▶ [Tasks]
[1] Check the three statements below against the parachute test passage. For each one, answer yes or no and quote the words from the passage that decide it. (a) The rocket carried the payload as high as about 32 miles. (b) The parachute deployed at twice the speed of sound. (c) ASPIRE splashed down in the Pacific Ocean.
[2] Please list every distance or altitude that the parachute test passage gives in miles, along with its kilometer equivalent.
[3] Extend the parachute test passage with a few more sentences that pick up after its final sentence.

▶ [Document section]
NASA successfully completed its first high altitude supersonic test of the parachute that the Mars 2020 rover will use as part of its landing operation.

The rocket carried the payload as high as about 32 miles (51 kilometers). Forty-two seconds later, at an altitude of 26 miles (42 kilometers) and a velocity of 1.8 times the speed of sound, the test conditions were met and the Mars parachute successfully deployed. Thirty-five minutes after launch, ASPIRE splashed down in the Atlantic Ocean about 34 miles (54 kilometers) southeast of Wallops Island. “Everything went according to plan or better than planned,” said Clark. “We not only proved that we could get our payload to the correct altitude and velocity conditions to best mimic a parachute deployment in the Martian atmosphere, but as an added bonus, we got to see our parachute in action as well.”

The parachute tested during this first flight was almost an exact copy of the parachute used to land NASA’s Mars Science Laboratory successfully on the Red Planet in 2012. Future tests will evaluate the performance of a strengthened parachute that could also be used in future Mars missions. The Mars 2020 team will use data from these tests to finalize the design for its mission.

▶ [Stored dataset items]
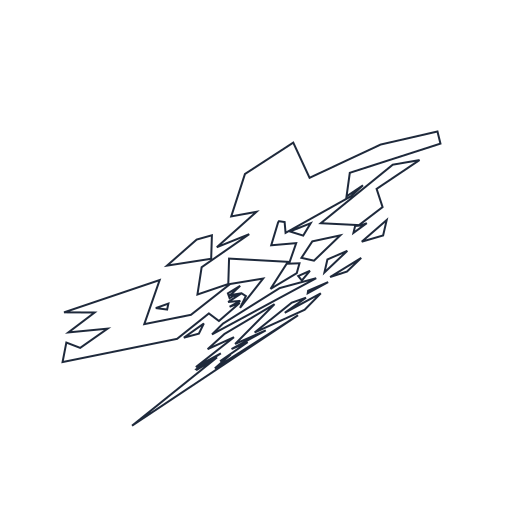 the Territory of Nunavut, rotated 147°
{"feature_id": "CAN-634", "entity_name": "Nunavut", "entity_type": "Territory", "adm_level": 1, "iso_a3": "CAN", "parent_name": "Canada", "parent_adm1": "", "projection": "equal_earth", "projection_center": [-85.605, 67.518], "detail": "medium", "context": "isolated", "style": "outline", "palette": "slate", "viewbox_px": 512, "rotation_deg": 147, "n_neighbors": 0, "source": "natural_earth", "source_scale": "10m", "svg_char_len": 1954}
<svg xmlns="http://www.w3.org/2000/svg" viewBox="0 0 512 512"><g transform="rotate(147 256 256)"><path d="M144.1,254.4L218.6,259.3L213.5,268.9L217.8,272.7L219.2,272.1L237.4,256.7L215.3,244.9L231.0,232.7L280.0,268.5L294.5,247.6L326.1,255.6L307.7,276.2L249.8,278.0L284.1,284.7L231.5,292.8L255.2,302.7L220.6,330.8L163.0,330.8L168.5,292.4L90.8,281.6L36.0,261.6L40.1,249.8L132.0,274.7L147.6,256.7L127.8,257.0L144.1,254.4ZM349.9,288.3L386.8,259.7L342.6,242.1L292.9,246.6L262.3,233.2L297.6,221.2L286.3,227.9L288.5,232.7L299.6,237.5L297.1,237.5L285.5,239.6L299.9,240.0L301.1,235.0L296.6,234.9L294.5,233.4L291.2,232.8L291.0,232.6L304.4,232.6L293.6,226.9L305.8,227.8L295.2,225.5L322.5,221.7L326.8,233.5L367.3,229.5L476.0,272.4L462.2,286.7L453.5,274.7L420.0,275.9L455.0,294.1L422.1,296.5L447.7,313.3L349.9,288.3ZM452.4,181.2L343.9,192.2L367.6,192.8L367.9,193.5L338.5,193.5L366.9,195.6L318.7,199.9L347.3,204.2L324.9,207.8L266.7,205.5L321.4,193.6L288.3,188.3L327.2,191.3L309.9,188.3L343.5,187.3L331.0,187.2L351.7,184.2L253.0,183.4L452.4,181.2ZM123.2,228.1L152.8,225.8L183.8,248.2L91.6,258.1L66.6,247.4L118.3,246.6L123.2,228.1ZM222.0,189.4L244.5,184.4L298.8,192.6L251.5,197.4L236.8,193.8L262.8,192.7L222.0,189.4ZM335.6,214.2L320.5,217.3L253.6,216.2L217.6,204.6L335.6,214.2ZM218.9,229.7L200.8,237.6L174.1,227.4L209.9,220.5L218.9,229.7ZM335.9,296.4L296.8,302.1L281.7,297.4L295.1,278.1L335.9,296.4ZM261.7,220.5L234.5,232.8L223.5,226.2L231.2,219.4L261.7,220.5ZM207.6,204.9L198.0,214.2L176.6,210.6L207.6,204.9ZM126.8,215.0L138.2,204.0L159.5,210.4L126.8,215.0ZM168.8,197.1L188.2,193.4L205.3,198.0L168.8,197.1ZM336.5,227.8L346.2,222.0L361.0,226.8L336.5,227.8ZM205.3,247.4L214.2,258.1L192.3,253.7L205.3,247.4ZM230.9,210.5L231.5,216.2L218.8,214.2L230.9,210.5ZM231.2,198.5L209.7,194.8L232.9,196.6L231.2,198.5ZM359.7,259.5L368.4,266.9L355.4,263.8L359.7,259.5ZM161.7,222.3L156.5,227.2L151.3,224.4L145.2,223.2L161.7,222.3Z" fill="none" stroke="#1e293b" stroke-width="2"/></g></svg>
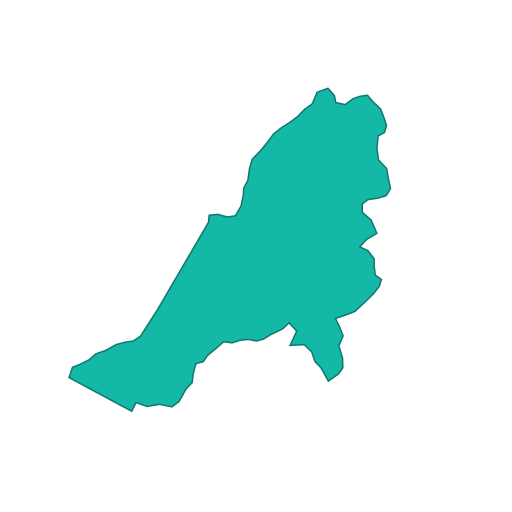 outline of Arara, Paraíba, Brazil, rotated 113°
{"feature_id": "56859067B48385151436783", "entity_name": "Arara", "entity_type": "district", "adm_level": 2, "iso_a3": "BRA", "parent_name": "Brazil", "parent_adm1": "Paraíba", "projection": "robinson", "projection_center": [-35.733, -6.862], "detail": "fine", "context": "isolated", "style": "filled", "palette": "teal", "viewbox_px": 512, "rotation_deg": 113, "n_neighbors": 0, "source": "geoboundaries", "source_scale": "gbopen_adm2", "svg_char_len": 1439}
<svg xmlns="http://www.w3.org/2000/svg" viewBox="0 0 512 512"><g transform="rotate(113 256 256)"><path d="M94.0,263.7L102.3,268.7L111.8,272.4L120.5,277.6L128.6,283.1L136.9,287.5L147.5,290.1L159.0,293.6L168.4,297.3L177.9,296.2L189.7,293.0L198.0,293.8L206.0,291.2L216.1,289.3L227.0,290.7L231.2,297.4L232.6,307.3L236.7,315.0L243.6,312.9L343.8,325.7L374.9,331.0L382.4,335.9L386.0,342.1L391.9,349.8L402.1,357.9L408.5,365.0L416.7,369.1L424.0,375.2L430.1,381.4L441.0,380.6L447.5,309.7L437.8,309.2L437.0,297.3L430.2,286.7L427.7,274.4L420.1,270.0L413.2,269.2L405.6,268.4L397.6,265.3L388.6,267.9L378.4,269.2L374.1,263.3L366.6,261.8L357.2,256.9L347.5,252.2L345.3,244.1L339.9,237.9L335.8,230.5L334.1,222.4L329.5,216.6L322.6,211.7L312.8,203.1L304.6,199.4L309.2,189.2L325.0,189.7L318.7,176.9L322.6,167.2L330.1,160.5L333.4,152.8L338.1,146.6L342.9,140.5L332.3,134.0L325.0,132.4L316.4,136.3L306.3,144.6L295.5,144.6L288.0,152.0L282.5,158.5L275.3,150.4L268.5,143.4L254.4,137.1L245.0,133.2L235.5,130.6L228.6,131.4L227.0,138.7L218.9,143.4L212.5,146.1L207.4,154.9L207.0,164.1L197.3,160.5L187.9,153.6L177.9,164.1L174.2,175.3L166.6,178.5L160.4,175.0L155.5,167.0L149.6,159.7L141.4,158.5L132.7,164.6L124.4,170.0L119.8,180.6L109.6,186.8L97.7,190.5L92.2,186.0L85.0,186.8L78.8,192.1L72.1,198.6L68.2,208.8L64.5,216.2L68.4,222.7L73.2,228.1L81.8,233.1L83.6,242.5L77.7,246.5L73.5,255.3L81.4,263.7L94.0,263.7Z" fill="#14b8a6" stroke="#0f766e" stroke-width="1.5"/></g></svg>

▶ [Responses by task]
[1]
(a) Yes: "The rocket carried the payload as high as about 32 miles (51 kilometers)."
(b) No: "at an altitude of 26 miles (42 kilometers) and a velocity of 1.8 times the speed of sound"
(c) No: "ASPIRE splashed down in the Atlantic Ocean"

[2]
- 32 miles (51 kilometers)
- 26 miles (42 kilometers)
- 34 miles (54 kilometers)

[3]
There is a nice video of this test flight at the link.

At first glance one wonders why they need to do these tests, since the parachute system is going to be almost identical to the one used by Curiosity in 2012, and that worked perfectly. However, they really aren’t testing the parachute but the system to fly and test future parachutes at the high altitudes that mimic Martian conditions. With this test technology working and available, it will make it possible to test all kinds of parachute designs for use on Mars, even Rogollo hang-glider chutes.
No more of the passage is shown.